The parasite Leishmania major infects many vertebrates including humans, dogs and rodents. In humans, infection can cause skin sores and boils,fever, organ damage and even death. Leishmania is transmitted to humans via biting sand flies from Central and South America, Africa and Asia. Although flies suffer poor health when carrying the parasites,infected flies are common in these areas. Does this mean that there is some advantage associated with Leishmania susceptibility in sand flies?
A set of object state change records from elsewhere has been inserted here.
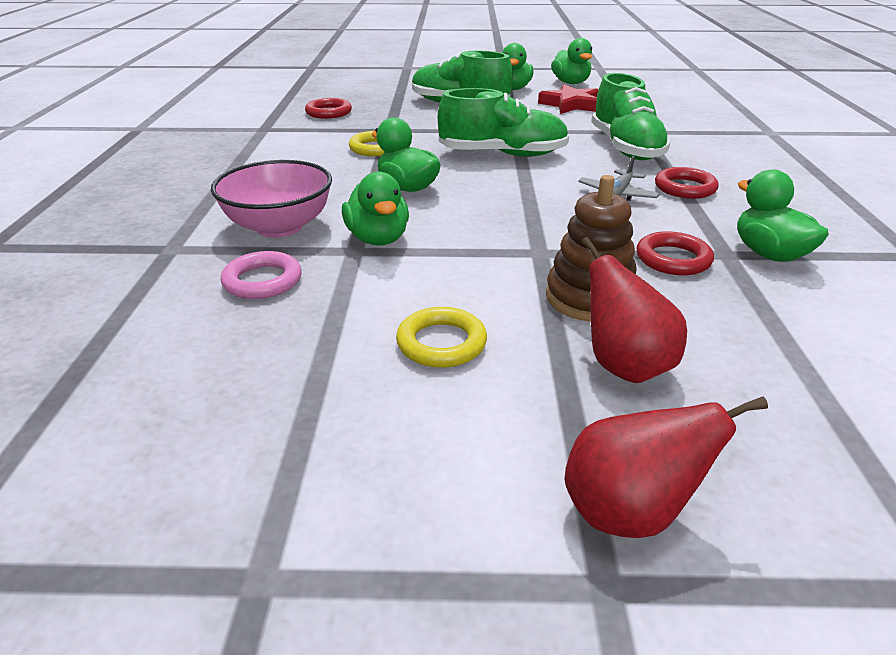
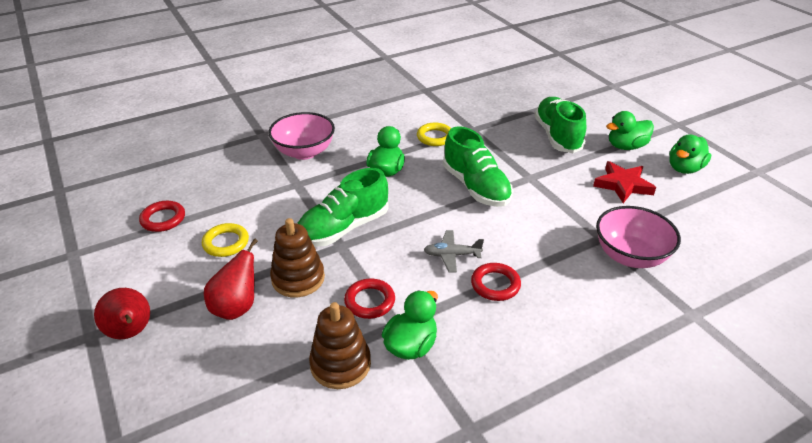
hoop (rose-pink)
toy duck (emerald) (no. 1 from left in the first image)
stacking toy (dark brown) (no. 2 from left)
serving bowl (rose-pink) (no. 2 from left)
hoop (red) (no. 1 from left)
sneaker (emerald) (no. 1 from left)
Yosef Schlein and Raymond Jacobson at the Hebrew University in Israel recently tested this idea. As hunger-tolerance is an advantage to flies, the scientists wondered if this tolerance was somehow related to the flies'susceptibility to infection. Sand flies have a voracious appetite for plants that are packed with nutritious sugars. But by the end of the dry season,plant sugars are in short supply so that flies that can `do without' have a real advantage. A low sugar diet limits the life expectancy of sand flies and few survive long enough to deposit their eggs and transmit their parasites. So, the flies that are best able to `do without' are therefore most likely to produce offspring and to spread infection. Could these hunger-tolerant flies be targeted for Leishmania susceptibility?
The researchers investigated this possibility by exposing flies to different nutritional conditions, and infecting survivors with Leishmania. Flies that survived sugar-deprivation were far more likely to carry parasites than those with unlimited access to sugars. Hunger-tolerant flies were therefore most susceptible to infection. And that's not the end of the story. Schlein and Jacobson also showed that offspring from hunger-tolerant flies were just as prone to infection as their parents!
The researchers then investigated how hungry sand flies fared in the wild. They found that flies living in arid areas had empty bellies, whilst those living in irrigated sites were stuffed full of plant sugars. Offspring descended from arid area flies were much more susceptible to parasites than those from sugar-saturated parents. Again, their findings indicate a link between hunger-tolerance and Leishmania-susceptibility.
This study ultimately suggests that in sand flies, the success of Leishmania infection reflects the ability of some flies to survive periods of sugar deprivation. This association probably developed because hardy flies stand a better chance in reproduction and parasite transmission. The reason why hunger-tolerant flies are more susceptible to Leishmania will likely prove an appetising topic for future study.